Déclaration d’un Evènement Significatif Environnement le 25 septembre 2020
Publié le 28/09/2020
Dans la nuit du 4 au 5 juin 2020, un départ de feu est identifié à 00h20 dans une structure temporaire de stockage de matériel, située à proximité de l’entrée secondaire de la centrale de Belleville sur Loire, en dehors de la zone industrielle du site. La structure abrite notamment du bois, des câbles électriques et des éléments de robinetterie.
En application des procédures, l’organisation de crise est activée et les secours extérieurs mobilisés. Ils déclarent le feu éteint à 1h47.
Vers 2h, l’isolation du réseau d’écoulement des eaux est demandée pour confiner les eaux d’extinction. La vanne motorisée s’avère inopérante et deux vannes manuelles sont actionnées, à 2h15 et 2h25. À la fermeture de la seconde vanne, un prélèvement est réalisé, permettant de caractériser la nature des effluents rejetés (eau brute sans additif, avec des traces potentielles de produits de combustion) et de confirmer l’absence d’impact sur l’environnement. Les résultats des analyses chimiques sont inférieurs aux limites fixées par l’arrêté de rejets.

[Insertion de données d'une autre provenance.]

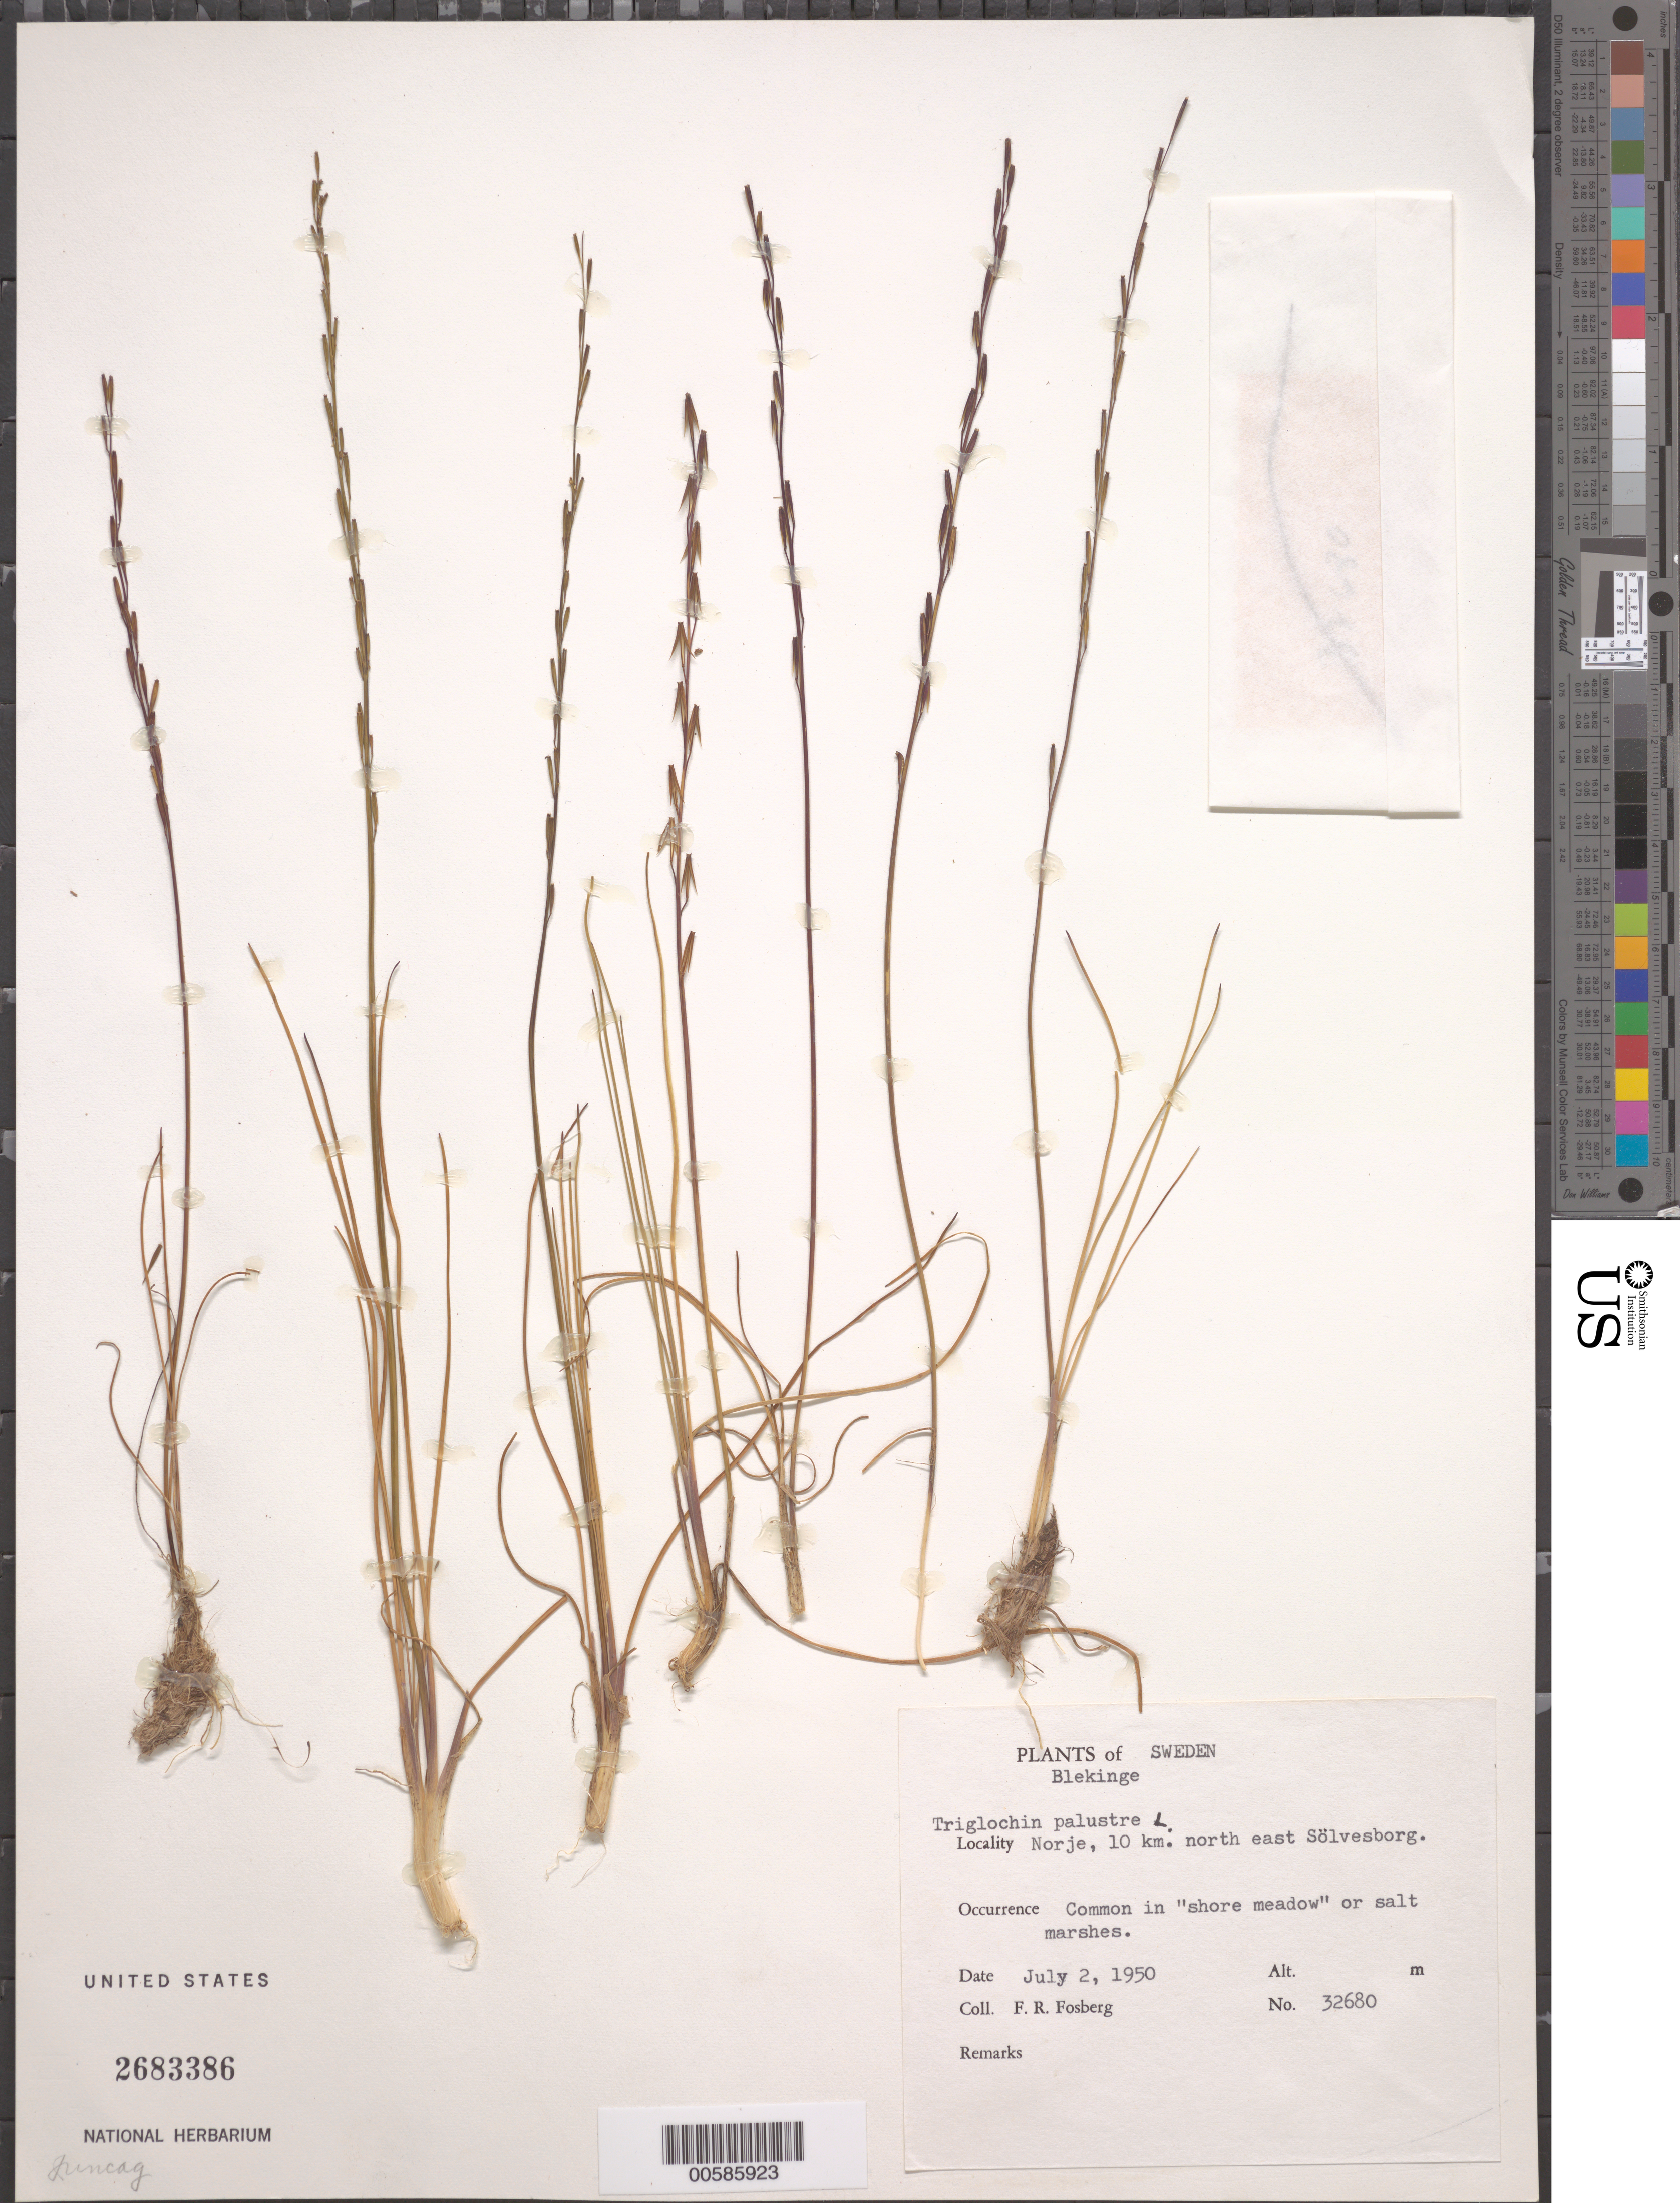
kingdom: Plantae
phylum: Tracheophyta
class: Liliopsida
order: Alismatales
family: Juncaginaceae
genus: Triglochin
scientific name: Triglochin palustris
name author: L.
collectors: F. R. Fosberg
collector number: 32680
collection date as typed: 02 Jul 1950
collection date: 1950-07-02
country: Sweden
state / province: Blekinge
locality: Blekinge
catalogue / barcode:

Le 19 juin 2020, après la réalisation d’une inspection sur site, l’Autorité de Sûreté Nucléaire demande à la centrale de Belleville de déclarer un évènement significatif environnement (ESE) pour « rejet non maîtrisé d’effluents au niveau du ru d’eau La Balance ».
Sur la base des résultats des analyses réalisées sur les eaux d’extinction et l’absence d’impact significatif sur l’environnement, le site a déclaré le 1er juillet 2020, un évènement intéressant pour l’environnement (EIE).
Le 16 septembre 2020, l’Autorité de Sûreté Nucléaire réitère sa demande de déclaration d’un ESE. La Direction de la centrale nucléaire de Belleville-sur-Loire procède à la déclaration d’un ESE sur le critère « autre événement susceptible d’affecter la protection de l’environnement, jugé significatif par l’ASN » le 25 septembre 2020.